Max Rossi/Reuters
Max Rossi/Reuters

'Excessos nazistas são uma lição sobre o abuso de poder', diz Papa Bento XVI

Pontífice iniciou visita oficial à Alemanha nesta quinta, 22, e fica até o próximo domingo

Ap

22 Setembro 2011 | 16h28

BERLIM - Em visita de Estado à Alemanha, o Papa Bento XVI disse nesta quinta-feira, 22, que os políticos não devem sacrificar a ética pelo poder e que os excessos nazistas em seu país de origem são uma lição da história humana.

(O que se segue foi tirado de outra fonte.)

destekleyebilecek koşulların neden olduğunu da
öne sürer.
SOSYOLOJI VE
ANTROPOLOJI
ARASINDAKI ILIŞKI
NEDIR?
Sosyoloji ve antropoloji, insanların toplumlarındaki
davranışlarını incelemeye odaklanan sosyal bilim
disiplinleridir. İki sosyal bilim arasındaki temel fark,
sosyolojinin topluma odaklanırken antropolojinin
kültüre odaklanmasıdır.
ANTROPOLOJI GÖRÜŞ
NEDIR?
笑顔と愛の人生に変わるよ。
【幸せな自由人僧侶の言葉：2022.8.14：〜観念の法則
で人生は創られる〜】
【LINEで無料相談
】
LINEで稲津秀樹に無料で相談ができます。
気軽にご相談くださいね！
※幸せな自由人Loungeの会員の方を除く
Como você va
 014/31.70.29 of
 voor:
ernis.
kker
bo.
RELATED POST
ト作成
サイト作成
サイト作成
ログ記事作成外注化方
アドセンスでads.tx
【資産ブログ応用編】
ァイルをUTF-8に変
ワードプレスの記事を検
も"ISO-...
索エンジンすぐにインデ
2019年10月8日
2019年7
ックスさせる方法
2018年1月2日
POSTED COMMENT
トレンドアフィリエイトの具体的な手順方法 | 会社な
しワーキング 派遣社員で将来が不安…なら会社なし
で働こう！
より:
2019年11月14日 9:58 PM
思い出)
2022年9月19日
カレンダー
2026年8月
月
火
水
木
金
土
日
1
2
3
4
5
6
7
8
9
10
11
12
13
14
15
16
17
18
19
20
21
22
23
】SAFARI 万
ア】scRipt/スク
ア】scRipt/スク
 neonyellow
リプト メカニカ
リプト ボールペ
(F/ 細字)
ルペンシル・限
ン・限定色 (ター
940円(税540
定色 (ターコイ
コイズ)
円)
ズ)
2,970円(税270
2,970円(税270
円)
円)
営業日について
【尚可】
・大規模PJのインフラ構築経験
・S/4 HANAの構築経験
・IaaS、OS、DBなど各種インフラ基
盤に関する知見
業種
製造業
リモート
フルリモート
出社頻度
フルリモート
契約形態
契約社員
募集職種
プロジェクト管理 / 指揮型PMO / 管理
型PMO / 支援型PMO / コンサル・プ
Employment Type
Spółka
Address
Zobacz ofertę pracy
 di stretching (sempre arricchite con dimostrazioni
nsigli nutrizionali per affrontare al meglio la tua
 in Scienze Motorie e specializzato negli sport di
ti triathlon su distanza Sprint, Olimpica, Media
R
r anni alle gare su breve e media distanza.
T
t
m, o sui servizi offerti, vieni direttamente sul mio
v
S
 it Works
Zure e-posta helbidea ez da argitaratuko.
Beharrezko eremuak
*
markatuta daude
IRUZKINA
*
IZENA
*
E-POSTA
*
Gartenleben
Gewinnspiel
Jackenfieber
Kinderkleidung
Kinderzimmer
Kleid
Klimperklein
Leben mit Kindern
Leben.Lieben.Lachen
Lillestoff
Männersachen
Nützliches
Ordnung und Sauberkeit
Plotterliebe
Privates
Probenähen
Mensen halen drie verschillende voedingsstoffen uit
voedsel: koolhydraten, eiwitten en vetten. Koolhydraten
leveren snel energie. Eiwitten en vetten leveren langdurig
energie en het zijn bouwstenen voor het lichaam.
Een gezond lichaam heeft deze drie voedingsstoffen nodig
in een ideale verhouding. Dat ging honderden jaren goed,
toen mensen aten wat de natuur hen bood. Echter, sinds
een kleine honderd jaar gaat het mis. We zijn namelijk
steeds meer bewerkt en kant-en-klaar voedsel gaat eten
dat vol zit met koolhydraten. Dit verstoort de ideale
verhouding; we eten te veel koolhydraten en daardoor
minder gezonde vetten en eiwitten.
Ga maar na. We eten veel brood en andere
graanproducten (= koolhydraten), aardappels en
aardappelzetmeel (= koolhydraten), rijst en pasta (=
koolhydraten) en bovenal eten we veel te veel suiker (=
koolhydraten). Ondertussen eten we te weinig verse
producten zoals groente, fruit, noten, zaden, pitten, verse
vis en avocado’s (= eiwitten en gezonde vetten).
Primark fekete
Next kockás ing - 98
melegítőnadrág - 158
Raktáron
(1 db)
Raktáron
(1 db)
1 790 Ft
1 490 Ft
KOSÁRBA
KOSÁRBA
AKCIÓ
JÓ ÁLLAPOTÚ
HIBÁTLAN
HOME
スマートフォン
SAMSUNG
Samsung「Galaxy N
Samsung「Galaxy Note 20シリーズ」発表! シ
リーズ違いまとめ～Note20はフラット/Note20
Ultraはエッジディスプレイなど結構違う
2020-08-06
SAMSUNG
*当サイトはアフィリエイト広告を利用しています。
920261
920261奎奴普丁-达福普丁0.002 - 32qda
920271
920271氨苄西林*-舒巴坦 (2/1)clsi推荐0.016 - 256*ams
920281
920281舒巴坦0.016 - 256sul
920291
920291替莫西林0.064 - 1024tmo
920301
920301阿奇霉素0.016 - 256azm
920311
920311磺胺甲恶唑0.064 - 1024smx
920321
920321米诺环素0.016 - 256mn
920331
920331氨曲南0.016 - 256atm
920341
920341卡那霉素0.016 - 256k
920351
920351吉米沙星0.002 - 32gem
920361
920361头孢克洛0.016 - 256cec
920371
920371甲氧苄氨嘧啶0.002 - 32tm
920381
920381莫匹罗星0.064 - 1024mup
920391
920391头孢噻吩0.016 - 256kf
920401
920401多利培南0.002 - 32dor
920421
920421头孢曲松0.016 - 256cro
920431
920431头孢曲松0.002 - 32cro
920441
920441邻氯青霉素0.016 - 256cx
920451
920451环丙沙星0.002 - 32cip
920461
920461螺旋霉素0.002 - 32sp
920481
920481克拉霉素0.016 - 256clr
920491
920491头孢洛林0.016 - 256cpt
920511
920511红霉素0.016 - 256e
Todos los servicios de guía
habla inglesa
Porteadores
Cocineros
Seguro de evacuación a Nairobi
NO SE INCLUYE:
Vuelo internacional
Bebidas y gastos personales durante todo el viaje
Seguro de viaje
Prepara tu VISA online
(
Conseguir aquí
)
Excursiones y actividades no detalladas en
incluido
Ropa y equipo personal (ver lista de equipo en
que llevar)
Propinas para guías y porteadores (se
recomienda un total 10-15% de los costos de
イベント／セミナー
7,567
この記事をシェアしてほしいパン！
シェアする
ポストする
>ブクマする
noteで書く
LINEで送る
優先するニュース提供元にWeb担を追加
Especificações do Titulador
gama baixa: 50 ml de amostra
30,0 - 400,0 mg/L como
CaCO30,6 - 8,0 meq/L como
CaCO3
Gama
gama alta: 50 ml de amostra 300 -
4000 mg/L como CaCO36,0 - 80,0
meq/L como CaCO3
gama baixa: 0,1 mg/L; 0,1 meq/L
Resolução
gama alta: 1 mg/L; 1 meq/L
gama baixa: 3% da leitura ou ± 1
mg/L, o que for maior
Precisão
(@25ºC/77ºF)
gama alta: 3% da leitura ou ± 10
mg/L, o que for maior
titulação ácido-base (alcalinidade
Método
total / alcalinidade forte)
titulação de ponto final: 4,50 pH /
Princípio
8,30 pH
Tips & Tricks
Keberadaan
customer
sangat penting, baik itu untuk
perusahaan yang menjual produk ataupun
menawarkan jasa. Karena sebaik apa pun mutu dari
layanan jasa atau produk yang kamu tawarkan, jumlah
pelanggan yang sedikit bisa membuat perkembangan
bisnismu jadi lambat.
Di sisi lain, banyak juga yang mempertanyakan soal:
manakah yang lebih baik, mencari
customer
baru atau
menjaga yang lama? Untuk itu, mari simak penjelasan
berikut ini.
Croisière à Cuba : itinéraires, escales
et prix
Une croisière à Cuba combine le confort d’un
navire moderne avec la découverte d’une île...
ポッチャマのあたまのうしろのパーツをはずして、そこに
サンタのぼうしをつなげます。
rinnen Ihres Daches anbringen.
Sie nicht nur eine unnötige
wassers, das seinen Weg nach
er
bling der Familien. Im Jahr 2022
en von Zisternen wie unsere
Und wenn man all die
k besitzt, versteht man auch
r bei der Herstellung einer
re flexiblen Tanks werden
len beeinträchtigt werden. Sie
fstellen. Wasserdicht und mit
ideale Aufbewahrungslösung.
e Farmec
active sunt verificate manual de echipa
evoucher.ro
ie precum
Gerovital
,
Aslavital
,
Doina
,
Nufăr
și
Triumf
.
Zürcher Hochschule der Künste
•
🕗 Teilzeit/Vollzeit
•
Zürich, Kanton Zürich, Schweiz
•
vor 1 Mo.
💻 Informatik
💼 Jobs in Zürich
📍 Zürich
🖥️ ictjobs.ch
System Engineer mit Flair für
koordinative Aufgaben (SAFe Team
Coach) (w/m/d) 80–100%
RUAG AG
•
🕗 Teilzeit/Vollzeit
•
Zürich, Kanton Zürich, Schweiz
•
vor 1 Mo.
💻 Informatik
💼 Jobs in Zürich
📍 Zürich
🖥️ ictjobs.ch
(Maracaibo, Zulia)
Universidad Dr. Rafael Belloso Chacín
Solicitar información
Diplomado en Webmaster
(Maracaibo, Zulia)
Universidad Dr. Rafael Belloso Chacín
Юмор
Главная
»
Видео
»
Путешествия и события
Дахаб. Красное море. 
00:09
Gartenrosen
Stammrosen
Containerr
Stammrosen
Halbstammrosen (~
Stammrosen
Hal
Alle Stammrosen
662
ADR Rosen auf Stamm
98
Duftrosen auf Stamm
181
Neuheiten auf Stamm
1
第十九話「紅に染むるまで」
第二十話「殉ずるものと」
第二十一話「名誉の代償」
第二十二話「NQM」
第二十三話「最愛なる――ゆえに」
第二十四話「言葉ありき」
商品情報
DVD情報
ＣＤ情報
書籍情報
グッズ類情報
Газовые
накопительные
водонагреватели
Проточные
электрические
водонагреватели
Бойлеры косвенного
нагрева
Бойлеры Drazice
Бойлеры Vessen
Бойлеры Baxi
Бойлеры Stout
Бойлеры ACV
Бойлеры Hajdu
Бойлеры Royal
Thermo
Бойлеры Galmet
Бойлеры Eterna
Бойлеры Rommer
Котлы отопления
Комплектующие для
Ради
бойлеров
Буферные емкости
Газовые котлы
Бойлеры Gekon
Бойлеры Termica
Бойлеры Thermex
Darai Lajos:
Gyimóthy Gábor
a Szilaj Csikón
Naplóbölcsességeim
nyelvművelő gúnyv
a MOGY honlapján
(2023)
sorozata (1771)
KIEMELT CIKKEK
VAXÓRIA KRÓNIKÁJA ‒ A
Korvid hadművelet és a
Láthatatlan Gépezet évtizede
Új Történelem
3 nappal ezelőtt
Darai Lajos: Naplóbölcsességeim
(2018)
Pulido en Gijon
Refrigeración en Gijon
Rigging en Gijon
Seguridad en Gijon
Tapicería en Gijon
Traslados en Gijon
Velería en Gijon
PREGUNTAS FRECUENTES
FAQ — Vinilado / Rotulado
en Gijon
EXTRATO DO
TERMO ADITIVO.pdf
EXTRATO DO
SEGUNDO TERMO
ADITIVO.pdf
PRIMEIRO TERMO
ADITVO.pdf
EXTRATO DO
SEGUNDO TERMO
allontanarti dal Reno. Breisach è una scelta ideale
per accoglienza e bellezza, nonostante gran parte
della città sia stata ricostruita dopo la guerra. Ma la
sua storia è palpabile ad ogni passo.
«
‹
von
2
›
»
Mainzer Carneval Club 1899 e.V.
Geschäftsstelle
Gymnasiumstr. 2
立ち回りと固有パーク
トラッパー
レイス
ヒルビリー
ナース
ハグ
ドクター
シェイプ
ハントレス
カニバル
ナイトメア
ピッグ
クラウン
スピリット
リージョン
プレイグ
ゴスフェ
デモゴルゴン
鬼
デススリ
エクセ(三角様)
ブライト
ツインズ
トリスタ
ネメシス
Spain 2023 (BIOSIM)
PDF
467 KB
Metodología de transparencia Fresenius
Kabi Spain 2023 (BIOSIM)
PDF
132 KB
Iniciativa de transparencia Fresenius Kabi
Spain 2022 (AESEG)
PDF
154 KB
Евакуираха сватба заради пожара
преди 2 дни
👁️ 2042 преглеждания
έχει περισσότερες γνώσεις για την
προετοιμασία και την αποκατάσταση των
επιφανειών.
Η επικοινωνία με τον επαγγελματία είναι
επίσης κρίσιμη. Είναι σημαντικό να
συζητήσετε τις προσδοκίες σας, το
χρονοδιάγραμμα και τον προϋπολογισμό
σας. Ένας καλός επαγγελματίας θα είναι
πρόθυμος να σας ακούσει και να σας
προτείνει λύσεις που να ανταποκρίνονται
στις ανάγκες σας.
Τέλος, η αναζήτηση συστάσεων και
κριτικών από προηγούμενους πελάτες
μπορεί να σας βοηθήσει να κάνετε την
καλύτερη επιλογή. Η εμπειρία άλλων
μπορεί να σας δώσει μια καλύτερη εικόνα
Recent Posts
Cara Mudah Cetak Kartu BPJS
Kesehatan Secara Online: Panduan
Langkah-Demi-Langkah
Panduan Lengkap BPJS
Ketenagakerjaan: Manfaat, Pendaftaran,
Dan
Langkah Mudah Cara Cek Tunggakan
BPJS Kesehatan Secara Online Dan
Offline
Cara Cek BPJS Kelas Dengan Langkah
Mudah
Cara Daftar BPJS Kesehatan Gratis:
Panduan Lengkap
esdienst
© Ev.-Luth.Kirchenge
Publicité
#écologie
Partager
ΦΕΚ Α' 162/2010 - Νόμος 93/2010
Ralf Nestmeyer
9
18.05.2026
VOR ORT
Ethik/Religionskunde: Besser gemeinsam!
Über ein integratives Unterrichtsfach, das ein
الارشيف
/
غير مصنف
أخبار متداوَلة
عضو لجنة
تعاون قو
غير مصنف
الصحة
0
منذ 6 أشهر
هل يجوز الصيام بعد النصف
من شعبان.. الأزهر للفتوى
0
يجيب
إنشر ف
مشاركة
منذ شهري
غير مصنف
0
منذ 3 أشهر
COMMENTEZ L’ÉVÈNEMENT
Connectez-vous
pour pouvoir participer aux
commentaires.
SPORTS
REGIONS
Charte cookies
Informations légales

Durante discurso para o Parlamento alemão, o Pontífice afirmou aos legisladores que 'nós, alemães, sabemos de nossa própria experiência, o que acontece quando o poder está corrompido'. Ainda assim, segundo Bento XVI, mesmo na ditadura nazista, movimentos de resistência colocam suas crenças em risco, 'prestando um grande serviço à justiça e humanidade como um todo'.

O papa Bento XVI aterrissou nesta quinta-feira, 22, no aeroporto de Berlim para iniciar sua primeira visita de Estado à Alemanha, em viagem que ficará marcada por protestos. O pontífice afirmou que que a pedofilia é um "crime" e afirmou ainda que entende os protestos contra sua visita à Alemanha. Esta é a terceira e a mais desafiadora visita do papa à sua terra natal.

Bento XVI disse que é "lógico que as pessoas se sintam escandalizadas" pelos abusos sexuais por parte de clérigos contra menores, e prometeu que a Igreja trabalhará contra este escândalo. O Pontífice também afirmou que é "normal" que em uma sociedade livre, neste tempo de secularização, haja pessoas que se manifestem contra sua presença.

Abusos. Bento XVI fez um apelo aos católicos alemães para que não deixem a Igreja. No país um número recorde de fiéis vem abandonando a instituição em protesto contra os escândalos de abusos sexuais envolvendo padres.

No voo que o levou de Roma, ele disse aos repórteres que compreendia por que algumas pessoas, especialmente vítimas e seus parentes e amigos, podiam dizer" "esta não é mais minha Igreja". Mas ele fez um apelo aos católicos para que vejam que a Igreja foi feita tanto do bom como do ruim e que está se empenhando para consertar os erros cometidos em seus quadros.

"A Igreja é uma rede do Senhor que pega peixes bons e peixes ruins", disse ele. "Nós temos de aprender a viver com os escândalos e trabalhar contra os escândalos desde o interior da grande rede da Igreja."

A Alemanha foi abalada pelos escândalos de abusos sexuais do clero que despontaram pela Europa há dois anos. No ano passado, 181 mil católicos alemães, um número recorde, deixou oficialmente a Igreja, cifra pela primeira vez mais elevada do que a de protestantes que se desligam de suas igrejas e dos batismos no catolicismo.